Based on the history of one clinical test, the cholesterol test, it is reasonable to extrapolate that personal genetic testing could take a long time before being accepted into standard medical practice, even with evidence of benefit. The debate about the strength of evidence needed to establish clinical utility has and will lead to well-designed clinical studies that will define the uses of the more controversial aspects of personal genetic testing. In the mean time, there are many genetic tests that are useful today.

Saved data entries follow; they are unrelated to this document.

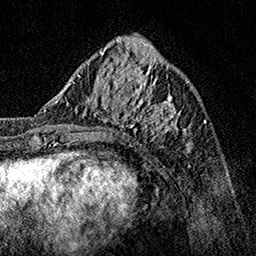
Breast MRI, one axial slice; position 51 of 160 along the scan axis; cropped to one breast; dynamic contrast-enhanced series, time point 2 of 7 at this slice position (early post-contrast); 1.5 T; TE 3.5 ms, TR 7.2 ms; 1 mm slice thickness; 256 × 256 image matrix, field of view 165 × 165 mm. Female patient.
Annotated regions visible in this slice (semi-automatic segmentation, software-assisted and operator-edited):
- enhancing-tissue mask used for the functional tumour volume (all voxels passing the contrast-enhancement thresholds inside the analysis volume; usually the tumour): bounding box <62,70,190,151> (left, top, right, bottom; pixels)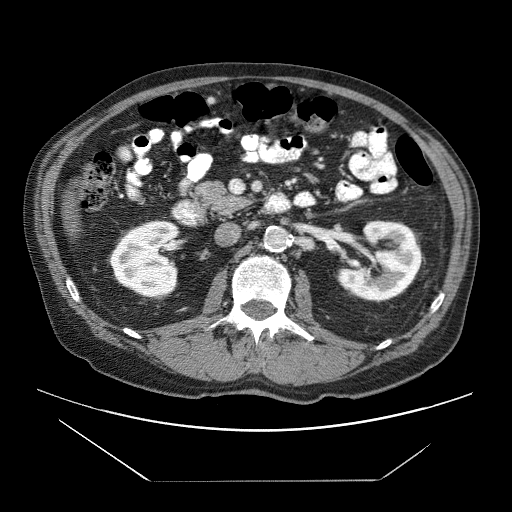
Contrast-enhanced abdominal CT (liver protocol), one axial slice; position 9 of 83 along the scan axis; reconstruction kernel STANDARD; 120 kVp; soft-tissue window (W 400 / L 40 HU); 2.5 mm slice thickness; 512 × 512 image matrix, field of view 420 × 420 mm. Case-level facts recorded for this patient, not image findings: diagnosis: hepatocellular carcinoma (patient treated with transarterial chemoembolisation; whether this scan precedes or follows treatment is not stated here); TNM stage (as recorded): Stage-IVB; Child-Pugh class: B; tumour differentiation: poorly differentiated; tumour nodularity: uninodular.
Annotated regions visible in this slice (semi-automatic segmentation, software-assisted and operator-edited):
- liver parenchyma outside the tumour (the mass and vessels are separate outlines, so this box may not span the whole liver): bounding box (x1, y1, x2, y2) in pixels: (62, 201, 79, 242)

Pathway believes that you should not need to wait until the community is in unanimous agreement about the usefulness of genetic testing to find out what information is held within your DNA.
We look forward to being part of the discussion.
Steinberg D. The cholesterol controversy is over. Why did it take so long? Circulation. 1989 Oct;80(4):1070-8. Review. PubMed PMID: 2676235.
Steinberg D. Thematic review series: the pathogenesis of atherosclerosis. An interpretive history of the cholesterol controversy: part I . J Lipid Res. 2004 Sep;45(9):1583-93. Epub 2004 Apr 21. PubMed PMID: 15102877.
Steinberg D. Thematic review series: the pathogenesis of atherosclerosis. An interpretive history of the cholesterol controversy: part II: the early evidence linking hypercholesterolemia to coronary disease in humans . J Lipid Res. 2005 Feb;46(2):179-90. Epub 2004 Nov 16. Review. PubMed PMID: 15547293.
Steinberg D. Thematic review series: the pathogenesis of atherosclerosis. An interpretive history of the cholesterol controversy, part V: the discovery of the statins and the end of the controversy . J Lipid Res. 2006 Jul;47(7):1339-51. Epub 2006 Apr 3. Review. PubMed PMID: 16585781.